On 8/10/2006 12:54 PM, John Machin wrote:
> CPython recognises both 'gbk' and 'cp936' i.e. unicode('some string',
> 'gbk') does what you'd expect.
> IronPython 1.0.1 recognises only 'cp936'.
>
> CPython recognises 'mac_roman', 'mac_greek', etc.
> IronPython doesn't.
>
> After a [rare] flash of inspiration, I tried 'cp10000', 'cp10006', etc
> and IronPython recognises these, which CPython doesn't.
>
> The "differences" document says: """
> IronPython's _codecs module implementation is incomplete. There are
> several replace_error/lookup_error handlers that IronPython does not
> implement.
> """
> It is not apparent whether this is intended to mean that missing error
> handlers is the *only* known deficiency.
>
> IronPython Bug #3214 mentions "import encodings" as fixing a
> LookupError. Well, you learn something new every day:
> 1. CPython permits one to import encodings, but it's not documented
> AFAICT, and it's *not* necessary in order to use 'gbk', 'mac_roman', etc.
> 2. After import encodings, IronPython recognises 'mac_roman' and
> 'mac_greek', but still not 'gbk'.

- **Your tasks**
[1] In the post on codec names, replace "recognises" with "recognizes" in the part starting with "On 8/10/2006 12:54" and going on through "recognises 'mac_roman', 'mac_greek', etc.", and give that part again.
[2] According to the post on codec names, what does IronPython Bug #3214 mention as fixing a LookupError?
[3] Go on with the post on codec names from its last sentence.

- **Source material**
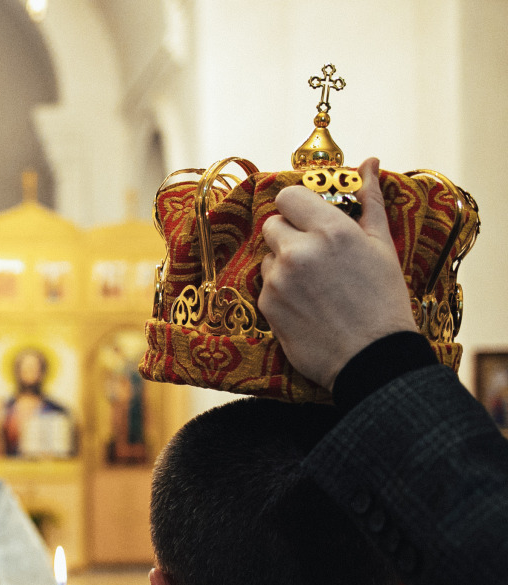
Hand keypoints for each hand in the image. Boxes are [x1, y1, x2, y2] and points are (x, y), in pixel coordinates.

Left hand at [259, 157, 416, 389]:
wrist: (371, 357)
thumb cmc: (383, 300)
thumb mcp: (382, 247)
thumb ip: (370, 201)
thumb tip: (369, 162)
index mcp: (331, 230)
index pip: (288, 196)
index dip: (297, 206)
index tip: (307, 217)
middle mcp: (298, 250)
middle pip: (272, 224)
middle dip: (289, 234)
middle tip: (315, 255)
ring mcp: (278, 278)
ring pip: (268, 256)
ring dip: (284, 264)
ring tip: (315, 285)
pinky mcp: (266, 304)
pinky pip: (265, 285)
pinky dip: (280, 291)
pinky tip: (306, 305)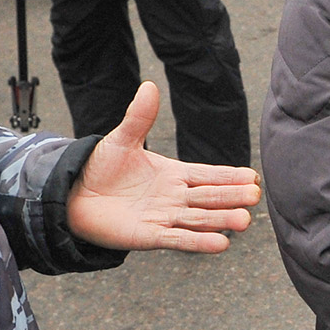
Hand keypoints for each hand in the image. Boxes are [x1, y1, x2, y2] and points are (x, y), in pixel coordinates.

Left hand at [65, 82, 261, 252]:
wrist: (73, 195)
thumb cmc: (99, 168)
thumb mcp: (121, 139)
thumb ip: (139, 117)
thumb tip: (150, 85)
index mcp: (173, 174)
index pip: (207, 174)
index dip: (229, 176)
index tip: (252, 177)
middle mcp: (173, 197)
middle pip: (209, 197)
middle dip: (232, 198)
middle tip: (255, 196)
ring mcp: (163, 217)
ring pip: (198, 219)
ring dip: (220, 221)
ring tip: (244, 221)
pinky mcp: (149, 236)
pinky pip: (178, 240)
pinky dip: (198, 242)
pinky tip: (221, 244)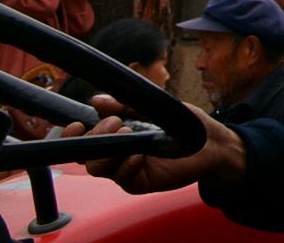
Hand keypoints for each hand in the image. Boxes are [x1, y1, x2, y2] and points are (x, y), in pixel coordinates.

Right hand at [76, 94, 246, 193]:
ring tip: (128, 134)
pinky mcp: (139, 182)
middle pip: (86, 154)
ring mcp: (126, 169)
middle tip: (115, 122)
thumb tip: (97, 100)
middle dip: (94, 136)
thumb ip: (126, 105)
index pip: (83, 138)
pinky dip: (126, 166)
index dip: (73, 134)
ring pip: (98, 167)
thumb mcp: (154, 106)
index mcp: (115, 134)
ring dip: (108, 151)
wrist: (210, 141)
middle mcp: (116, 153)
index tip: (76, 124)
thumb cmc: (181, 123)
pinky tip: (139, 154)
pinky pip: (122, 178)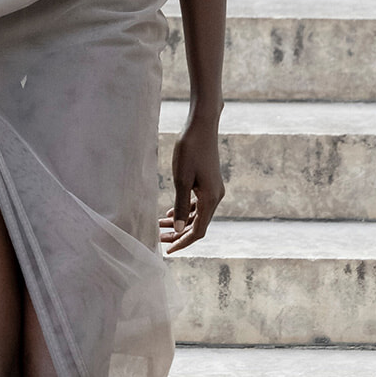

- **Answers per task**
[1]
On 8/10/2006 12:54 PM, John Machin wrote:
> CPython recognizes both 'gbk' and 'cp936' i.e. unicode('some string',
> 'gbk') does what you'd expect.
> IronPython 1.0.1 recognizes only 'cp936'.
>
> CPython recognizes 'mac_roman', 'mac_greek', etc.

[2] "import encodings"

[3]
>
> How much of the above is bug and how much is feature? What is this
> mysterious encodings module anyway? Does this mean the CPython test
> suite doesn't cover the above cases? Are the equivalences (mac_roman,
> cp10000) etc correct and official? Should I just dump all of the above
> into the IronPython Issue Tracker?
>
An update: I had appended
sys.path.append(r"C:\python24\Lib")
to my IronPython site.py.
Removing that: IronPython doesn't have an encodings module ... so why
does Bug #3214 say to import it?
Leaving it in:
unicode('\xf0', 'mac_roman') produces the wrong exception:
exceptions.SystemError: Object reference not set to an instance of
an object.
unicode('\xf0', 'mac_roman', 'replace') produces the same exception.
And for the curious, the two encodings are not exactly identical:
0xdb: mac_roman u'\xa4', cp_10000 u'\u20ac'
0xf0: mac_roman u'\ufffd', cp_10000 u'\uf8ff'
(the U+FFFD (REPLACEMENT CHARACTER) is what I stuffed into a DIY kludgy
workaround; U+F8FF is not defined)
I was going to show the names of the characters, using
unicodedata.name(), but there's no unicodedata module in IronPython (and
that's not mentioned in the differences file).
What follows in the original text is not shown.